Production Hierarchical Compression Manager:

Applying multi-factor hierarchical compression...


Hierarchical Context (with importance weighting):
--------------------------------------------------------------------------------

1. [AGGRESSIVE]
   Age: 30 min | Importance: 0.5 | Tokens: 5
   Type: human
   Content: Need help with account.

2. [LIGHT]
   Age: 28 min | Importance: 0.9 | Tokens: 9
   Type: human
   Content: Customer ID: CUST-12345, Premium tier, expires 12/31/2024.

3. [LIGHT]
   Age: 10 min | Importance: 0.6 | Tokens: 14
   Type: human
   Content: I want to upgrade my subscription to access the new features.

4. [VERBATIM]
   Age: 2 min | Importance: 0.5 | Tokens: 7
   Type: human
   Content: Yes, please proceed with the upgrade

5. [VERBATIM]
   Age: 1 min | Importance: 0.95 | Tokens: 11
   Type: ai
   Content: Confirmed: Upgraded to Premium Plus.
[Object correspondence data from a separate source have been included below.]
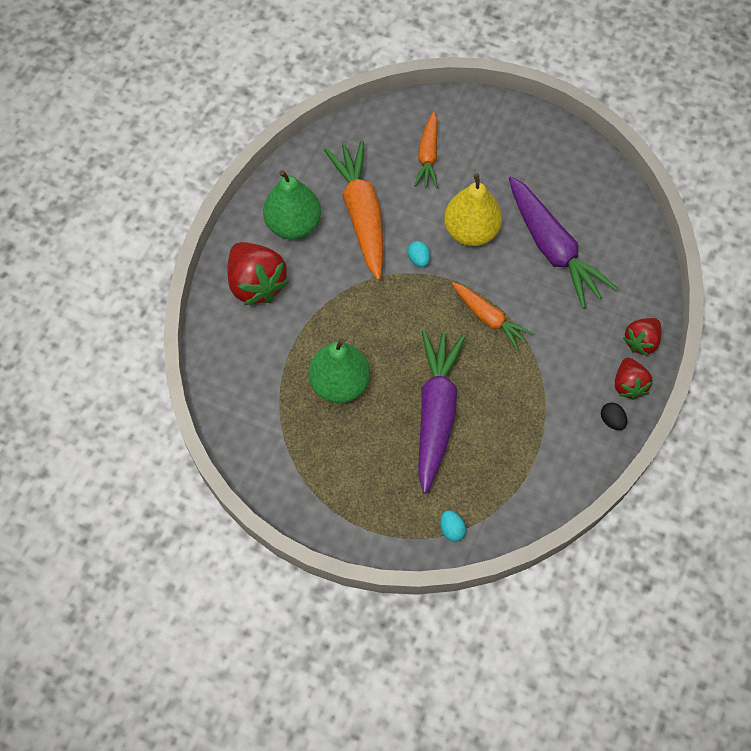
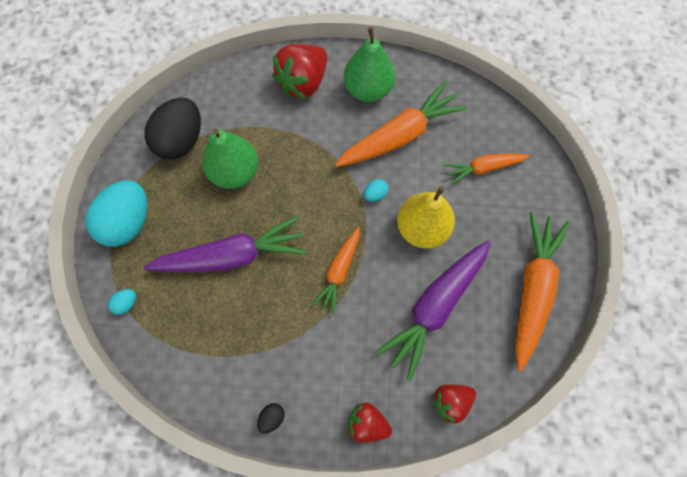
camera: 70 degrees right, 5 degrees up
red strawberry [615,358,653,400] -> red strawberry moved to [432,385,476,424]
none -> turquoise egg [86,180,147,247]
none -> black egg [144,98,201,160]
none -> orange carrot [515,211,570,371]

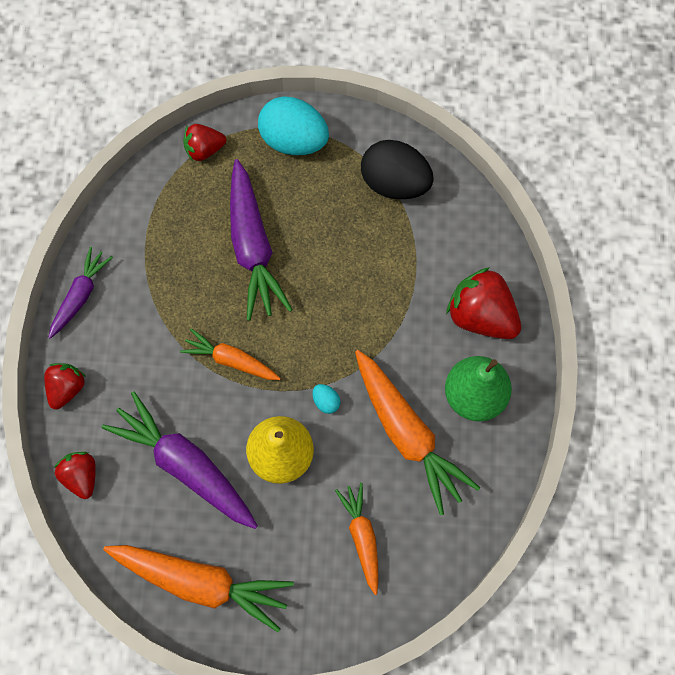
camera: 90 degrees right, 0 degrees up
turquoise egg [108,289,136,315] -> red strawberry [183,124,226,161]
green pear [202,128,258,189] -> none
black egg [257,403,285,434] -> purple carrot [48,247,113,339]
New monthly rate: $49.99


Compression Statistics:
  Total Messages: 5
  Compression Operations: 3
  Total Tokens Saved: 0


Importance-based preservation:
  • Normal importance (0.5) 30 min old → AGGRESSIVE compression
  • High importance (0.9) 28 min old → LIGHT compression
  • High importance items stay detailed 2x longer than normal items

The `ProductionHierarchicalManager` implements a sophisticated multi-factor compression system that considers both temporal and semantic factors when assigning compression tiers. 
- The `_determine_tier` method combines age-based and importance-based logic, ensuring high-importance messages (like customer IDs, commitments, and outcomes) receive preferential treatment with less aggressive compression even as they age.
- The importance threshold creates a two-track system where critical information stays verbatim or lightly compressed much longer than normal messages.
- The `recompress_all` method periodically evaluates all messages and adjusts their compression tiers based on current age and importance, creating dynamic compression that responds to changing context.
- The `HierarchyPolicy` model provides comprehensive configuration for different use cases - customer service systems might use longer recent thresholds and higher importance sensitivity, while chatbots might use more aggressive compression.
- The `get_context` method supports token budgets, automatically selecting messages to include based on available space and prioritizing recent and important content.
- In the example, a high-importance customer ID message from 30 minutes ago receives only light compression while a normal greeting from the same time receives aggressive compression, and a recent high-importance confirmation stays verbatim. This multi-dimensional approach typically achieves 40-70% overall compression in long conversations while ensuring critical information remains accessible and recent context stays detailed, making it production-ready for complex agent systems requiring sophisticated context management.